«Da domani, migliaia di detenuti parteciperanno con il digiuno, lo sciopero del carrello o il rifiuto di fare la spesa in carcere. Con la forza della non violenza». Così ha annunciato Rita Bernardini, della presidenza del Partito Radicale, nel corso di una conferenza stampa tenutasi davanti al carcere romano di Regina Coeli in occasione della visita di ferragosto di una delegazione della Carovana per la Giustizia all’istituto penitenziario. Dal 29 luglio scorso la Carovana ha percorso 14.000 chilometri, attraverso tutte le province della Sicilia, per raccogliere le firme sulla proposta di legge per la separazione delle carriere dei magistrati e chiedere al governo di andare avanti senza tentennamenti sulla riforma dell’ordinamento penitenziario attraverso la rapida attuazione dei decreti attuativi entro agosto e promesso dallo stesso ministro della giustizia Orlando durante un’intervista ai microfoni di radio radicale. La situazione nei penitenziari italiani, denunciano i radicali, si sta rapidamente deteriorando. «Il sovraffollamento – ha sottolineato Bernardini - è in rapida ripresa, con punte che in alcune strutture toccano il 200%. Condizioni inumane, già condannate in passato dalla Corte dei diritti europea. Per questo i detenuti lanciano, assieme a noi, la loro richiesta di ascolto. La scelta è quella del dialogo. Servono una maggiore possibilità di accesso alle pene alternative, più rapporti tra detenuti e familiari, più lavoro e studio in carcere, più cure». Ha osservato, sempre l’esponente ra- dicale, che nelle carceri italiane il 35% dei detenuti è in attesa di giudizio e che molti di loro saranno riconosciuti innocenti o comunque scarcerati in sede giudiziale. «In prigione - afferma Rita Bernardini - non ci sono né lavoro né studio, manca l’affettività, la salute e carente. Abbiamo bisogno di una riforma della giustizia che veda nel carcere soltanto l’ultima ratio.
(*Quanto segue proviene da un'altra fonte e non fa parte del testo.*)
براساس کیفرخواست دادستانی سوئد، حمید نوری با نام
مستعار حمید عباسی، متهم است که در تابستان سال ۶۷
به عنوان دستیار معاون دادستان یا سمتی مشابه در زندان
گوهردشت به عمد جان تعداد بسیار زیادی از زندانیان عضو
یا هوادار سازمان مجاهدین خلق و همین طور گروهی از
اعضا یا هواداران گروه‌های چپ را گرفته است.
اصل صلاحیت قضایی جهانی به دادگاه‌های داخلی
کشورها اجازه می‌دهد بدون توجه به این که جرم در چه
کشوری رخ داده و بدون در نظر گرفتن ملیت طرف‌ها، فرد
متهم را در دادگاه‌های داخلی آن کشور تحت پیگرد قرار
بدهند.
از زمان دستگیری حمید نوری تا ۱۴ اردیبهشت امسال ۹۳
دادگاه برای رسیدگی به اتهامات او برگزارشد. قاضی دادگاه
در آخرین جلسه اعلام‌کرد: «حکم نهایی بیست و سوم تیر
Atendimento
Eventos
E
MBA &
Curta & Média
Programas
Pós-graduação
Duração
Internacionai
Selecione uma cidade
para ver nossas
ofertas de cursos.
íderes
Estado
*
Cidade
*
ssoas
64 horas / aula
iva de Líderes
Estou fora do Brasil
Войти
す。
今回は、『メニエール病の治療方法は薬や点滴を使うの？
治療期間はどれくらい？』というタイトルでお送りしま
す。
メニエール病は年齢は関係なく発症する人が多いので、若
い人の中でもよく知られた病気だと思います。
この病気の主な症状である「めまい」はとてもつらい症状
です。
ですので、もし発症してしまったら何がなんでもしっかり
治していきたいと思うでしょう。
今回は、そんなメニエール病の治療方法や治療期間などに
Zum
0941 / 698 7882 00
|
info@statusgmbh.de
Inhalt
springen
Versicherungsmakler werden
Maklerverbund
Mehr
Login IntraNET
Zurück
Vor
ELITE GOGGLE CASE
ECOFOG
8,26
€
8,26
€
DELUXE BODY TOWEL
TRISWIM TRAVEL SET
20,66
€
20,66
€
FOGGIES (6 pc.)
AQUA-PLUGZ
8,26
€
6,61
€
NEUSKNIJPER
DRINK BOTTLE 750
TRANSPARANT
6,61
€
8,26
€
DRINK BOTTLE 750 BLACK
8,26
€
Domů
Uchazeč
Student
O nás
Anche nelle carceri lo Stato deve essere Stato di diritto, altrimenti non ha alcuna legittimazione» . Una battaglia che comprende anche l’abolizione dell’ergastolo ostativo e il superamento del 41 bis.

Il pensiero dei radicali va anche agli operatori delle carceri, agli agenti di polizia penitenziaria costretti a lavorare in strutture sovraffollate e fatiscenti e con turni massacranti. «C’è chi vorrebbe tornare a 20- 30 anni fa – ha sottolineato Sergio D’Elia, segretario di Nessuno tocchi Caino - che gli agenti tornassero a fare semplicemente le guardie. Noi invece vogliamo ringraziare l’amministrazione penitenziaria, a partire dal responsabile Santi Consolo, che ha consentito il nostro ingresso in carcere. E grazie anche alla polizia penitenziaria, quasi tutta orientata al rispetto dei diritti umani. Agenti che suppliscono alle carenze dello Stato per far rispettare i diritti dei detenuti».

Intanto un segnale positivo giunge dal sottosegretario alla Giustizia Cosimo Maria Ferri, che nella mattinata di ferragosto ha visitato il nuovo complesso del carcere romano di Rebibbia: «È un giorno di festa che accentua da una parte la difficoltà, l’impegno, il sacrificio per chi lavora, dall’altra per chi è recluso il dolore del distacco dagli affetti e di ciò che comporta la reclusione. Il principio della certezza della pena deve essere sempre accompagnato da umanità, dignità e rieducazione. Su questo punto di equilibrio lavoreremo anche nel redigere i decreti delegati che devono essere emanati a seguito della recente riforma dell’ordinamento penitenziario».

Nel frattempo, da ieri, è partita l’iniziativa nonviolenta del Grande Satyagraha (proseguimento di quello portato avanti per anni da Marco Pannella) e crescono le adesioni non solo individuali, ma soprattutto quelle collettive raccolte dai detenuti di diversi istituti penitenziari. Una iniziativa non violenta che consiste, come già annunciato dalla Bernardini, nel digiuno, lo sciopero della spesa e il rifiuto del carrello. In Italia, grazie all’intervento del Partito Radicale, i detenuti hanno imparato a utilizzare l’arma non violenta: quella di rivendicare i propri diritti attraverso lo sciopero della fame e, non da ultimo, i ricorsi alla Corte europea. Sono metodi non violenti e nello stesso tempo “pericolosi” visto che riescono a colpire la parte più sensibile dello Stato: i soldi dei contribuenti. È grazie alle loro denunce che il problema delle nostre carceri è diventato una questione europea. Ora, con lo sciopero della fame, i detenuti cercano un dialogo con le istituzioni e soprattutto delle risposte concrete.